Dataset excerpts:
○ ○ ○ ○

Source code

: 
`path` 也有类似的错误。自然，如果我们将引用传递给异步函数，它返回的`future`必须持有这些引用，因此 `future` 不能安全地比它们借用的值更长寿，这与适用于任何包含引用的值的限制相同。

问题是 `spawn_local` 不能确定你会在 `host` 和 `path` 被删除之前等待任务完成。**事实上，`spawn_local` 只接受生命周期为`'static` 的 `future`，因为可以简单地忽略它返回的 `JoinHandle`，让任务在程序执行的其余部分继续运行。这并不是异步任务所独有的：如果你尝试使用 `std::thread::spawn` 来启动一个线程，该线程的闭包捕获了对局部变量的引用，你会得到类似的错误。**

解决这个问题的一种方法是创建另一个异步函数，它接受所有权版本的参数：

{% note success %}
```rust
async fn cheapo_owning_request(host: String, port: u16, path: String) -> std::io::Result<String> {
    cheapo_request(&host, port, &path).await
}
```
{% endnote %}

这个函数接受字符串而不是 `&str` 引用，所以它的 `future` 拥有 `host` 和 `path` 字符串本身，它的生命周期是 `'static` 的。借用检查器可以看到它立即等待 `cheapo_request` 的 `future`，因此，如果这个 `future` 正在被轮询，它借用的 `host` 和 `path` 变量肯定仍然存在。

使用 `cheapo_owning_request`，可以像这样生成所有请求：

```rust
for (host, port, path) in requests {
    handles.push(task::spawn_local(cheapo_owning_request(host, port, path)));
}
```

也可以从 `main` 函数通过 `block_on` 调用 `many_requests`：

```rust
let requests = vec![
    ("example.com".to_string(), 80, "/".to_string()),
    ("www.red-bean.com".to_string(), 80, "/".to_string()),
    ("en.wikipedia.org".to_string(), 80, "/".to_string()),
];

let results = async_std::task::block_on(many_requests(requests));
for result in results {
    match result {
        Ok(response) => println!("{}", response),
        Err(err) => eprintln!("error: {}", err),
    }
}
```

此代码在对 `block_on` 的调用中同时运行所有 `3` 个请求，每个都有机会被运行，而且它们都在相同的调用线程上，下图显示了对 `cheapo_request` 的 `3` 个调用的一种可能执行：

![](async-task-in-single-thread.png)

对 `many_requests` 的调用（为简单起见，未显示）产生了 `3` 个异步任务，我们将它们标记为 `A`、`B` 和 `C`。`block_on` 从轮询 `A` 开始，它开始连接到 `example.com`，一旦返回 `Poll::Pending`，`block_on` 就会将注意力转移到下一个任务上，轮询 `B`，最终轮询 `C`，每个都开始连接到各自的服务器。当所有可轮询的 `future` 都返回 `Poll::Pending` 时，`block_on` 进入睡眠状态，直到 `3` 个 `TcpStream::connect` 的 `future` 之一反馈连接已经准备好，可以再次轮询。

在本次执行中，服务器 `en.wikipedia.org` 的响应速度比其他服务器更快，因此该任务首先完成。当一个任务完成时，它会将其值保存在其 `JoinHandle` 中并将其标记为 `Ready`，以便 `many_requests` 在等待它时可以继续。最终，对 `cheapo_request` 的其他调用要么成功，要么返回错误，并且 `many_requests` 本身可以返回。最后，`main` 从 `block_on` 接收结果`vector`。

○ ○ ○ ○

__Task instructions__: The response should consist of the entries above, retyped exactly.

__Answer for this exercise__:
Source code

: 
`path` 也有类似的错误。自然，如果我们将引用传递给异步函数，它返回的`future`必须持有这些引用，因此 `future` 不能安全地比它们借用的值更长寿，这与适用于任何包含引用的值的限制相同。

问题是 `spawn_local` 不能确定你会在 `host` 和 `path` 被删除之前等待任务完成。**事实上，`spawn_local` 只接受生命周期为`'static` 的 `future`，因为可以简单地忽略它返回的 `JoinHandle`，让任务在程序执行的其余部分继续运行。这并不是异步任务所独有的：如果你尝试使用 `std::thread::spawn` 来启动一个线程，该线程的闭包捕获了对局部变量的引用，你会得到类似的错误。**

解决这个问题的一种方法是创建另一个异步函数，它接受所有权版本的参数：

{% note success %}
```rust
async fn cheapo_owning_request(host: String, port: u16, path: String) -> std::io::Result<String> {
    cheapo_request(&host, port, &path).await
}
```
{% endnote %}

这个函数接受字符串而不是 `&str` 引用，所以它的 `future` 拥有 `host` 和 `path` 字符串本身，它的生命周期是 `'static` 的。借用检查器可以看到它立即等待 `cheapo_request` 的 `future`，因此，如果这个 `future` 正在被轮询，它借用的 `host` 和 `path` 变量肯定仍然存在。

使用 `cheapo_owning_request`，可以像这样生成所有请求：

```rust
for (host, port, path) in requests {
    handles.push(task::spawn_local(cheapo_owning_request(host, port, path)));
}
```

也可以从 `main` 函数通过 `block_on` 调用 `many_requests`：

```rust
let requests = vec![
    ("example.com".to_string(), 80, "/".to_string()),
    ("www.red-bean.com".to_string(), 80, "/".to_string()),
    ("en.wikipedia.org".to_string(), 80, "/".to_string()),
];

let results = async_std::task::block_on(many_requests(requests));
for result in results {
    match result {
        Ok(response) => println!("{}", response),
        Err(err) => eprintln!("error: {}", err),
    }
}
```

此代码在对 `block_on` 的调用中同时运行所有 `3` 个请求，每个都有机会被运行，而且它们都在相同的调用线程上，下图显示了对 `cheapo_request` 的 `3` 个调用的一种可能执行：

![](async-task-in-single-thread.png)

对 `many_requests` 的调用（为简单起见，未显示）产生了 `3` 个异步任务，我们将它们标记为 `A`、`B` 和 `C`。`block_on` 从轮询 `A` 开始，它开始连接到 `example.com`，一旦返回 `Poll::Pending`，`block_on` 就会将注意力转移到下一个任务上，轮询 `B`，最终轮询 `C`，每个都开始连接到各自的服务器。当所有可轮询的 `future` 都返回 `Poll::Pending` 时，`block_on` 进入睡眠状态，直到 `3` 个 `TcpStream::connect` 的 `future` 之一反馈连接已经准备好，可以再次轮询。

在本次执行中，服务器 `en.wikipedia.org` 的响应速度比其他服务器更快，因此该任务首先完成。当一个任务完成时，它会将其值保存在其 `JoinHandle` 中并将其标记为 `Ready`，以便 `many_requests` 在等待它时可以继续。最终，对 `cheapo_request` 的其他调用要么成功，要么返回错误，并且 `many_requests` 本身可以返回。最后，`main` 从 `block_on` 接收结果`vector`。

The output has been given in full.